“There are three kinds of lies: lies, damn lies, and statistics.”
While the source of the axiom is widely debated, the sentiment is just as widely accepted. While survey research relies heavily on statistics, our team, both robot and human, can all agree that a graph doesn’t always tell the whole story.
Polls and surveys rely on collecting accurate data from real, live human beings who understand our questions and respond with their real-life experience or opinions. But as we know, to err is human, and apparently, to err is also bot. Bot farms and professional survey takers have become increasingly prevalent in the internet age, allowing those behind the screen a cheat code to instant rewards. Bot farms have infiltrated the panel industry, and some estimates put the volume of fraudulent responses at 25% or more. While rewards and incentives are great motivators, participants often develop assumptions about survey objectives and attempt to answer what they assume companies want to hear, creating a dishonest response. Of course, the most obvious struggle in data collection is good, old-fashioned misunderstandings. Respondents are bound to click the wrong box, misinterpret the question, or lose focus throughout the survey. So how can we anticipate these user errors and increase our chances of collecting representative data?
We work with Lucid Marketplace, where experts behind the scenes monitor suspicious activity within their panel referrers. But we don’t stop there. We’ve implemented CleanID, a software solution from Opinion Route that works to eliminate irrelevant IP addresses, IP addresses from chronic survey-takers, and inconsistent data. Suspicious responses are automatically flagged, and completed surveys are rated on a 1-100 score for fraud. Accepted surveys generally include anyone with a 1-25 score. While the program is not without flaws, the scoring system allows team members to override CleanID and lets us better determine what factors might contribute to a valid respondent being flagged. Finally, within our own system, post-processing of the data will automatically look for and delete “speeders” (those who complete surveys unrealistically fast), and “straight-liners” (those who hold down the 1 key or select the top answer on every question). Beyond this, we build bot traps into every survey. These consist of quality control questions specifically designed to be impossible for a bot to answer correctly. These can be scattered throughout the questionnaire.

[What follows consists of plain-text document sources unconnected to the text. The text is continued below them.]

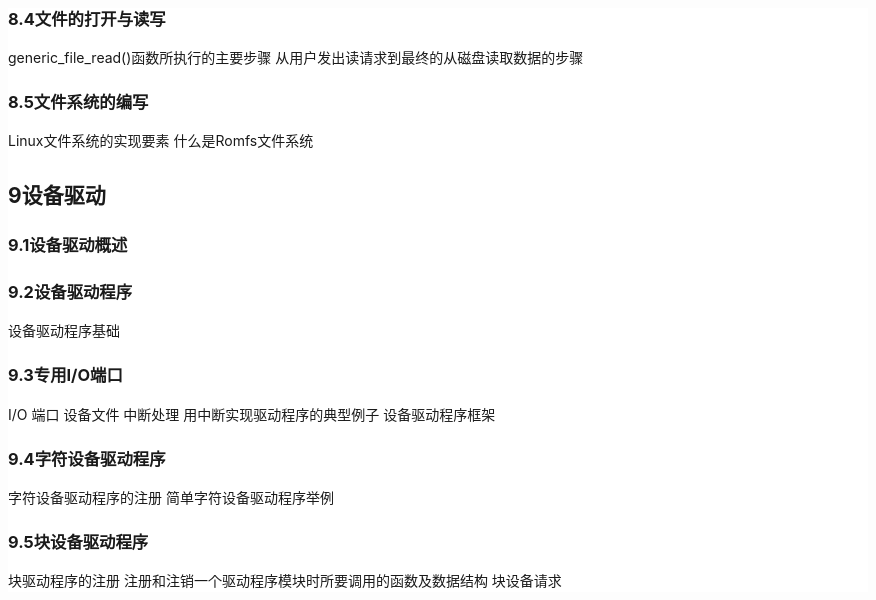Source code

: 
### 8.4文件的打开与读写
generic_file_read()函数所执行的主要步骤
从用户发出读请求到最终的从磁盘读取数据的步骤

### 8.5文件系统的编写
Linux文件系统的实现要素 
什么是Romfs文件系统 

## 9设备驱动
### 9.1设备驱动概述

### 9.2设备驱动程序
设备驱动程序基础 

### 9.3专用I/O端口
I/O 端口
设备文件 
中断处理
用中断实现驱动程序的典型例子
设备驱动程序框架 

### 9.4字符设备驱动程序
字符设备驱动程序的注册 
简单字符设备驱动程序举例 


### 9.5块设备驱动程序
块驱动程序的注册 
注册和注销一个驱动程序模块时所要调用的函数及数据结构 
块设备请求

From the therapist’s lips to the market researcher’s ears, communication really is key. Regular survey-takers have learned that a lack of familiarity with a product can often lead to automatic termination. So, they tend to say they use a product or know it well, even if they only have minimal awareness of the brand. This “yes-bias” can often be hard or impossible to monitor automatically. This can be countered by informing participants when they have completed all screening questions. A brief congratulations informing the respondent that they have met the criteria and there are no right or wrong answers may deter any tendencies toward false affirmations. When surveying about rare brands or products, we may verify the response by looping back and asking, “are you sure?” Another helpful tool is adding a red herring in the form of a non-existent brand or option to serve as further quality control.

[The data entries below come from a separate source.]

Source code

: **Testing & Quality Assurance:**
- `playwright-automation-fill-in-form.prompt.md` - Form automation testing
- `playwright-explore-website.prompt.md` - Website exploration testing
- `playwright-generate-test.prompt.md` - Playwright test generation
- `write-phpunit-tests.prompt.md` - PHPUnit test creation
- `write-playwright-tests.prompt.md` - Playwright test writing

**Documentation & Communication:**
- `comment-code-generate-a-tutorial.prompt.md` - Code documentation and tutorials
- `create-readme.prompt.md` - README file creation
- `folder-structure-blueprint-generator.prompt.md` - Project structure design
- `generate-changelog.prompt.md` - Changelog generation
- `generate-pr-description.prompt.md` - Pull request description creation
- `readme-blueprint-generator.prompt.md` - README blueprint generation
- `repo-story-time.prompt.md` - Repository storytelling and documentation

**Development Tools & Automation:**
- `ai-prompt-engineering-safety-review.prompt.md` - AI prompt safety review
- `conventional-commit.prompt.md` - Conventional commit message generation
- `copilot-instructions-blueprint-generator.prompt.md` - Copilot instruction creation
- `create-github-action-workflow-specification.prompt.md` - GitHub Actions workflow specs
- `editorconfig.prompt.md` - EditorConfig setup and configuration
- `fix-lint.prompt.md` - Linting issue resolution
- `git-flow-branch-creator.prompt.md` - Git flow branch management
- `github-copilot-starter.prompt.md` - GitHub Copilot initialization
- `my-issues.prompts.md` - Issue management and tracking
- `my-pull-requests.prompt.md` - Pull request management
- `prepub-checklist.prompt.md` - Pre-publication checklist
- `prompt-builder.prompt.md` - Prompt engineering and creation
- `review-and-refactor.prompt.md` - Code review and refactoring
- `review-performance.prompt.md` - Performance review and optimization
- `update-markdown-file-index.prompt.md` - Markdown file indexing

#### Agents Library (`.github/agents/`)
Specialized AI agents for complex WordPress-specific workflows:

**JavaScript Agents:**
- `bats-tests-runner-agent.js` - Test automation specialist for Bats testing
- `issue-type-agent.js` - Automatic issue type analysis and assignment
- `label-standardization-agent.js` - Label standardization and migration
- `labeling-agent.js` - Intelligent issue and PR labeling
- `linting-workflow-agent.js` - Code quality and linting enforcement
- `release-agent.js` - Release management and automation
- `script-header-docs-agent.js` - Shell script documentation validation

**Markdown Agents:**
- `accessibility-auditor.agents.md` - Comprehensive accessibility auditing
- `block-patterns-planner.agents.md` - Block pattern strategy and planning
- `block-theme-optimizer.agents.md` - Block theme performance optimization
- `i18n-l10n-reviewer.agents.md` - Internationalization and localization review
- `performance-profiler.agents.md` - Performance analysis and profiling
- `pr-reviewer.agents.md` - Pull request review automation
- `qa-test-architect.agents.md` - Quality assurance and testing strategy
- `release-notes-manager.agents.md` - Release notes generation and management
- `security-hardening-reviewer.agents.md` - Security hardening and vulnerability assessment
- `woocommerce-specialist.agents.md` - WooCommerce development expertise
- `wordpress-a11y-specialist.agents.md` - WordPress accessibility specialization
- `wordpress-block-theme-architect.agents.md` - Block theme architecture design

Invalid responses are not always devious or intentional. Browser settings, short attention spans, and brand confusion can all contribute to less trustworthy data. For surveys using video, we add video checks into our screening process, asking follow up questions to identify video and audio cues. This allows the respondent to make sure their audio is working, and their browser settings will allow video play. When battling for attention, randomization and random flips are a researcher’s best friend. While options like “don’t know” or “other” remain in a fixed position, the changing order allows the participant to view lists and scales with fresh eyes. Brand confusion can also play a major role in data collection. If a brand name is similar to another product, it may be helpful to specify what you are not referring to. This can be hard to anticipate, but when caught, can make a world of difference.
Data checks and quality control are vital tools in the researcher’s toolbox. Implemented together, these methods can all be utilized to improve your data quality. Automation is there to help, but human eyes and gut instincts often play an important final role in data collection. With a little humanity, our robot friends can go much farther in assisting us with high-quality, accurate survey research.